Moses has not stated the basis for her damages claim of $10 million, and I am not satisfied that it is reasonably probable that she can recover more than $75, 000 in this action. The Court of Appeals for the Second Circuit has cautioned that courts should afford plaintiffs an opportunity to show good faith in believing that a recovery in excess of the jurisdictional amount is possible, Chase Manhattan Bank, 93 F.3d at 1070. Accordingly, I grant leave to amend the complaint to assert grounds for diversity jurisdiction. See Branum v. Clark, 927 F.2d 698, 705 (2d Cir. 1991).

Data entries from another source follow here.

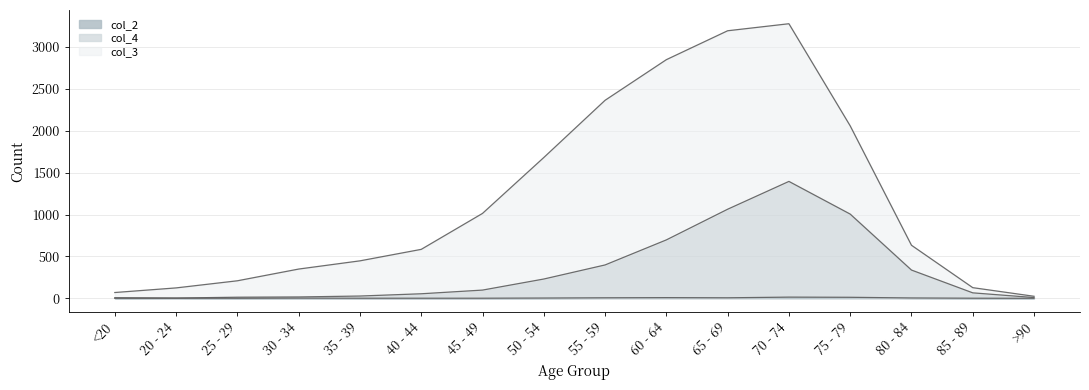

How many values in the col_2 series exceed 2?

7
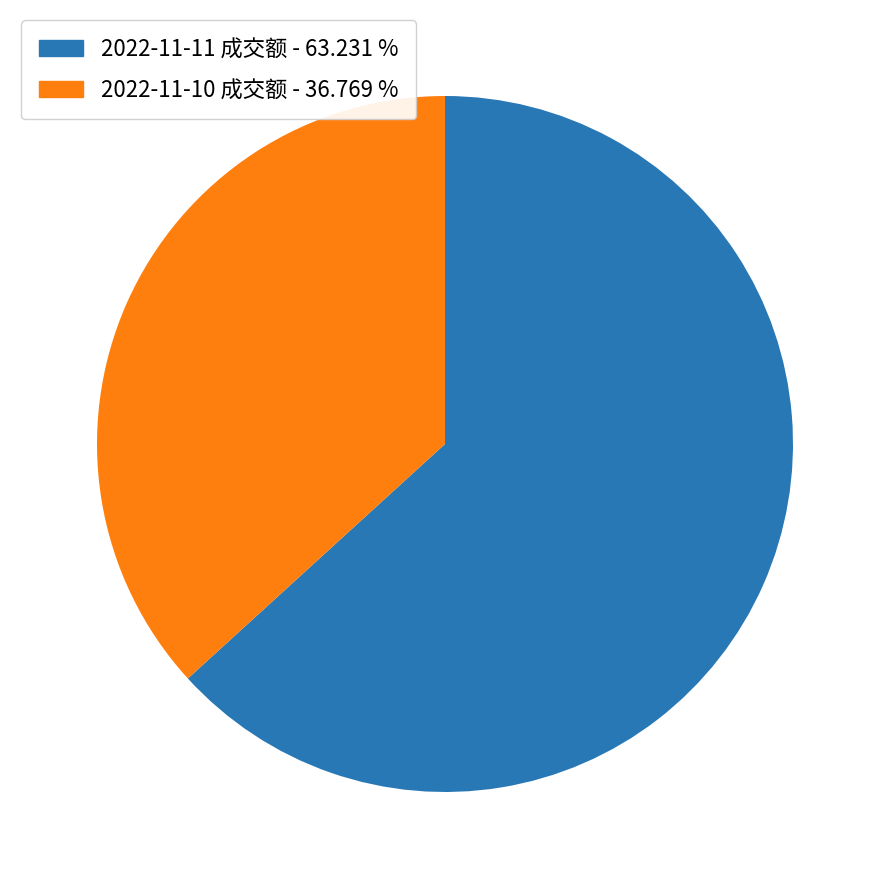

Combined, do 2022-11-11 成交额 - 63.231 % and 2022-11-10 成交额 - 36.769 % account for over 50%?

Yes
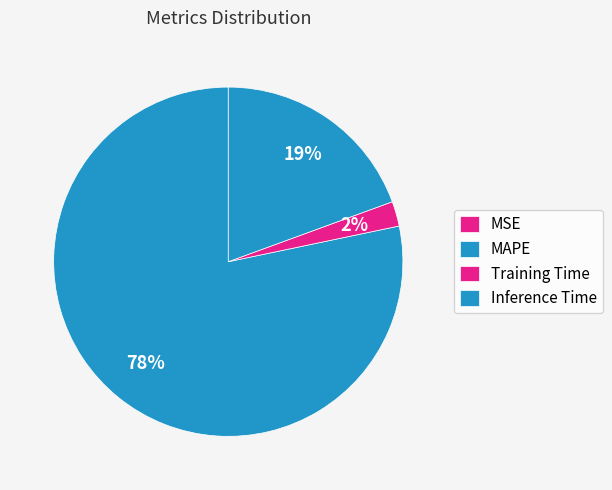

To the nearest percent, what percentage of the pie is MAPE?

78%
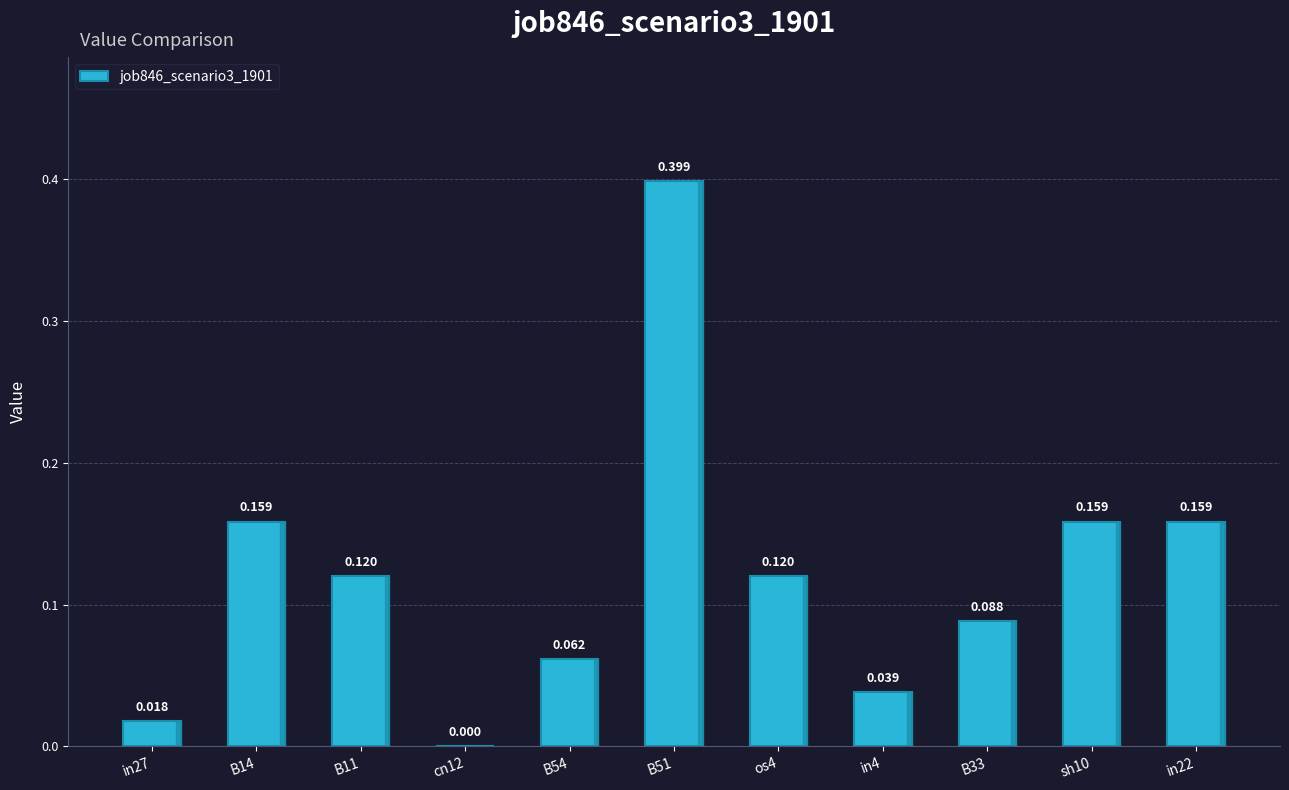

Is it true that the value at B54 is 0.1?

True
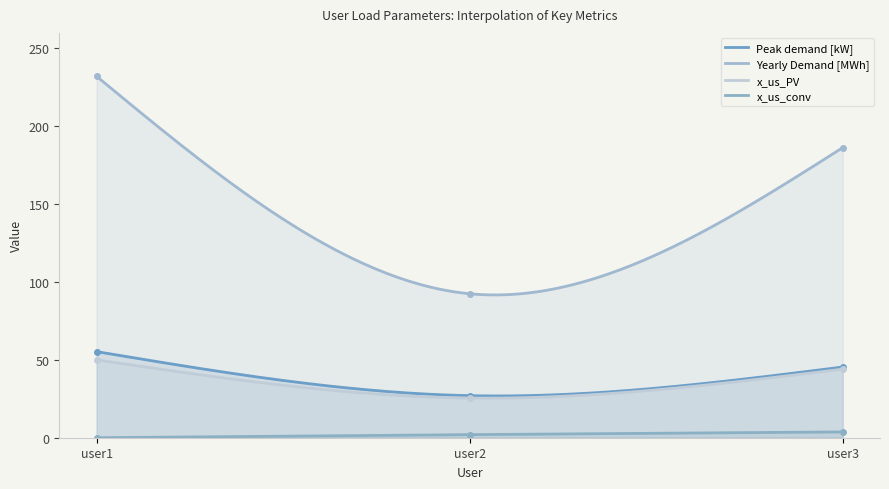

Where is Yearly Demand [MWh] nearest to the value 162?

user3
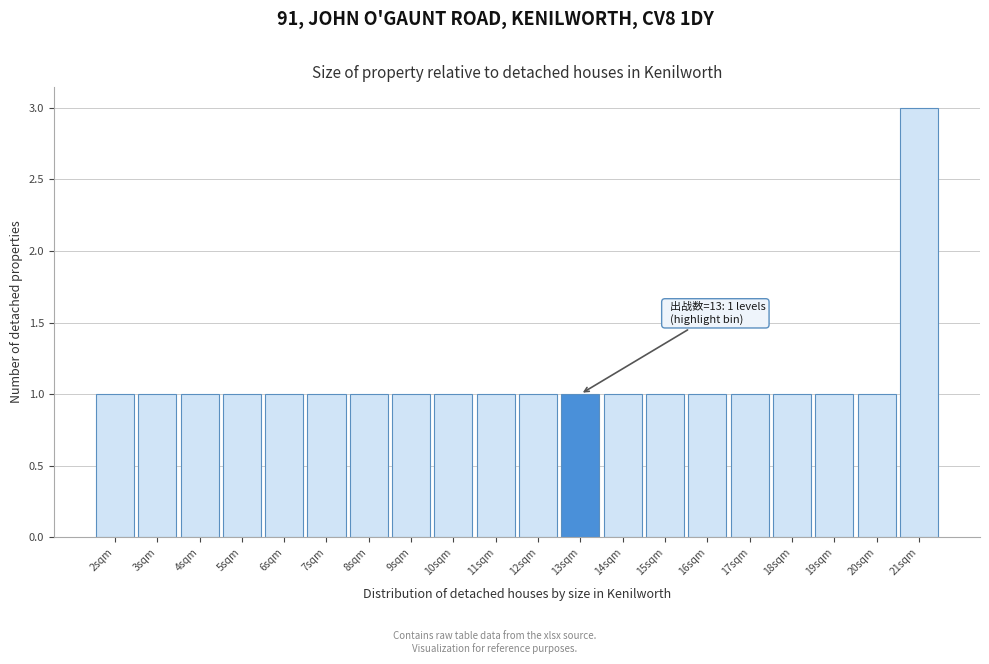

Over which range of the x-axis is the bar tallest?

20.5 to 21.5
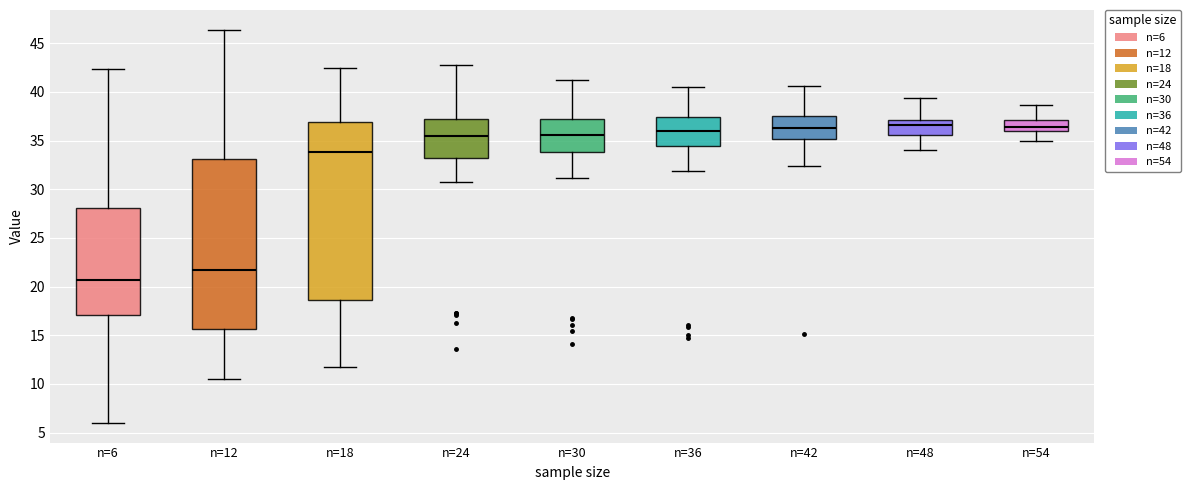

Reading left to right, read every box against the y-axis: the position of its median line, the range the box covers, and the ends of its whiskers. The values are not printed on the chart, so give them approximately, as read against the axis.

n=6: median 20.5, box 17.0 to 28.0, whiskers 6.0 to 42.5
n=12: median 21.5, box 15.5 to 33.0, whiskers 10.5 to 46.5
n=18: median 34.0, box 18.5 to 37.0, whiskers 11.5 to 42.5
n=24: median 35.5, box 33.0 to 37.5, whiskers 30.5 to 43.0
n=30: median 35.5, box 34.0 to 37.0, whiskers 31.0 to 41.0
n=36: median 36.0, box 34.5 to 37.5, whiskers 32.0 to 40.5
n=42: median 36.5, box 35.0 to 37.5, whiskers 32.5 to 40.5
n=48: median 36.5, box 35.5 to 37.0, whiskers 34.0 to 39.5
n=54: median 36.5, box 36.0 to 37.0, whiskers 35.0 to 38.5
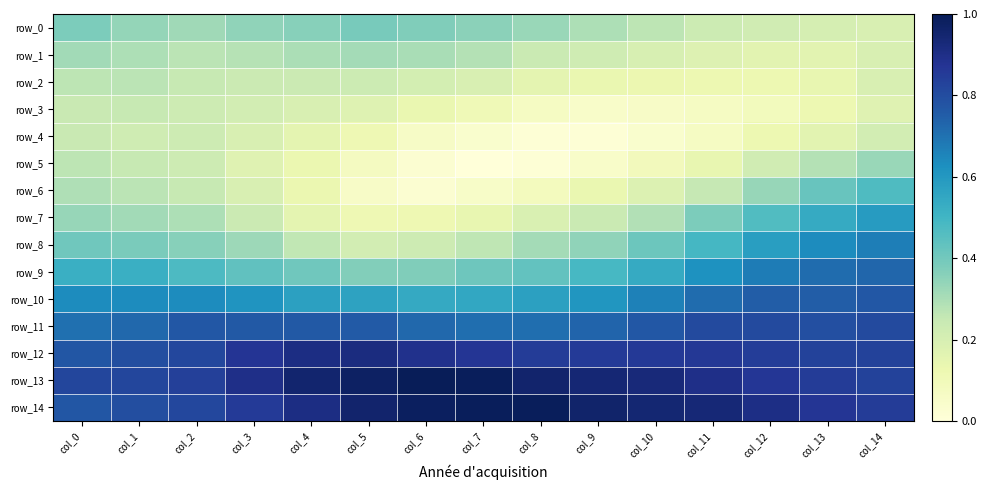

How many distinct data groups are displayed?

15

The Complaint fails to clearly establish any federal question or an adequate basis for an amount in controversy that would bring this case under diversity jurisdiction. Moses is afforded 30 days within which she may file an amended complaint that asserts a valid basis for federal jurisdiction over her claims. She must specify the harm for which she seeks financial recovery and the basis for the amount in controversy. If she believes that she can advance a claim under the FDCPA or any other provision of federal law, she may include any factual details in support of these claims. If available, Moses should attach copies of documents from Alliance Mortgage Corporation and J.P. Morgan Chase Bank, N.A. to support her claims. The amended complaint must be captioned, “Amended Complaint, ” and shall bear the same docket number as this Order. All further proceedings shall be stayed for 30 days. I certify pursuant to 28 U.S.C. § 1915(a)(3) that any appeal would not be taken in good faith and therefore in forma pauperis status is denied for purpose of an appeal. Coppedge v. United States, 369 U.S. 438, 444-45 (1962).